WRITTEN TASK:
The listing below is to be given again in full and word for word, without its images.

====

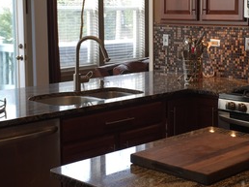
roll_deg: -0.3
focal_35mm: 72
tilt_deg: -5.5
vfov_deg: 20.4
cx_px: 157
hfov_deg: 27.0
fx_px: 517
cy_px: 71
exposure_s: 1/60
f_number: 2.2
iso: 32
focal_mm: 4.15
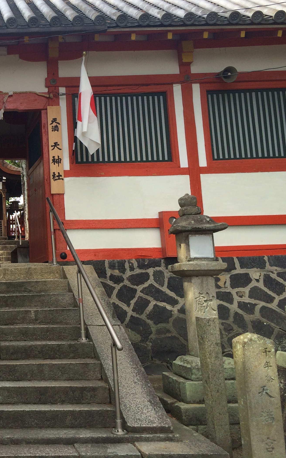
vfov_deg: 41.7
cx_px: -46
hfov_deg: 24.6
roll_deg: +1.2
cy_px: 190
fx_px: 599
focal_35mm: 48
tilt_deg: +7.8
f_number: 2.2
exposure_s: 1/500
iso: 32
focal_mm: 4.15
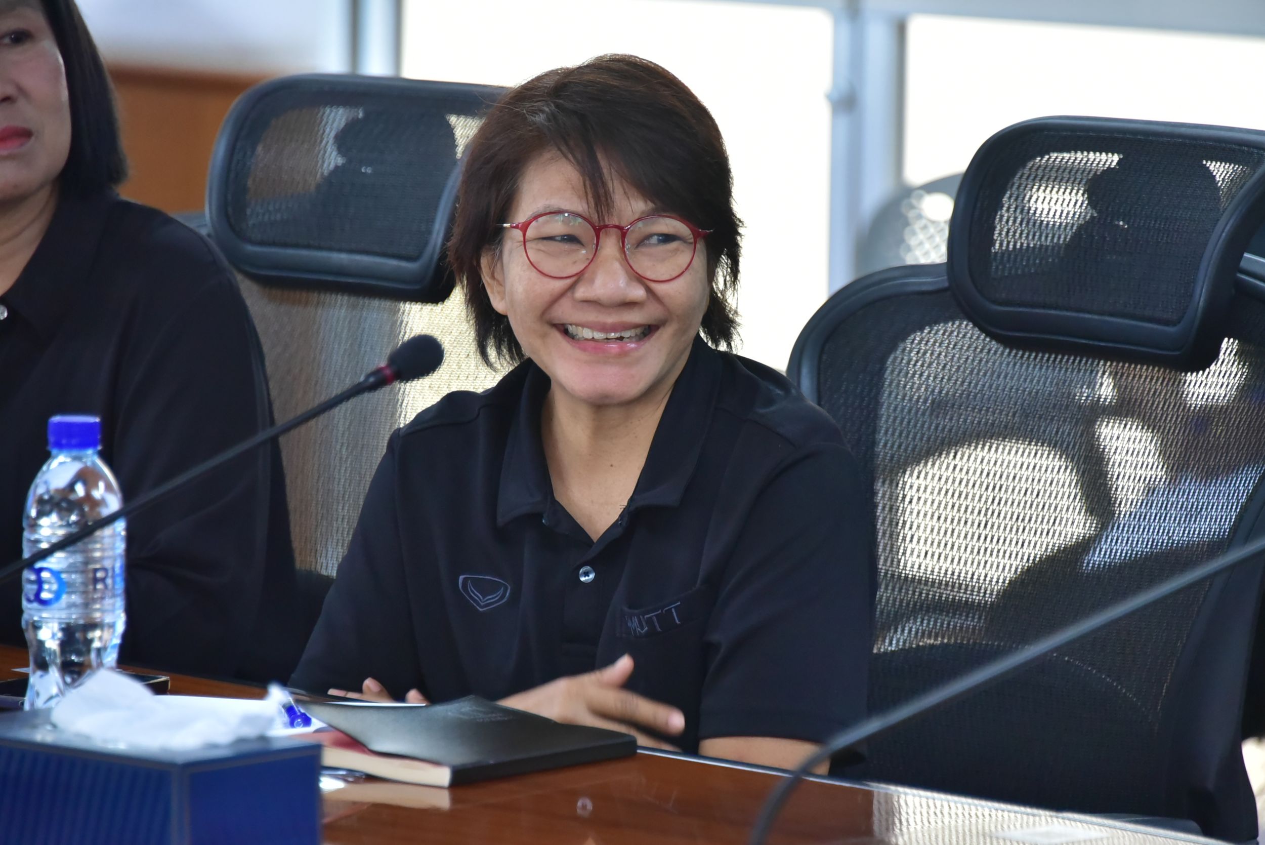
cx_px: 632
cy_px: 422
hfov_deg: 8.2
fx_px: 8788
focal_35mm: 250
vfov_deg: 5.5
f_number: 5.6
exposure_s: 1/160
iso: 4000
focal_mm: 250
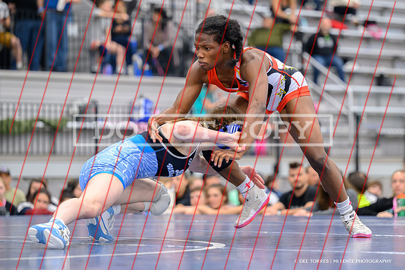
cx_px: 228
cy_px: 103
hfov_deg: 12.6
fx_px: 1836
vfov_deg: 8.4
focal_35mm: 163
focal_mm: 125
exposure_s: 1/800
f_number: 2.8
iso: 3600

====

RESULT OF THE TASK:
roll_deg: -0.3
focal_35mm: 72
tilt_deg: -5.5
vfov_deg: 20.4
cx_px: 157
hfov_deg: 27.0
fx_px: 517
cy_px: 71
exposure_s: 1/60
f_number: 2.2
iso: 32
focal_mm: 4.15
vfov_deg: 41.7
cx_px: -46
hfov_deg: 24.6
roll_deg: +1.2
cy_px: 190
fx_px: 599
focal_35mm: 48
tilt_deg: +7.8
f_number: 2.2
exposure_s: 1/500
iso: 32
focal_mm: 4.15
cx_px: 632
cy_px: 422
hfov_deg: 8.2
fx_px: 8788
focal_35mm: 250
vfov_deg: 5.5
f_number: 5.6
exposure_s: 1/160
iso: 4000
focal_mm: 250
cx_px: 228
cy_px: 103
hfov_deg: 12.6
fx_px: 1836
vfov_deg: 8.4
focal_35mm: 163
focal_mm: 125
exposure_s: 1/800
f_number: 2.8
iso: 3600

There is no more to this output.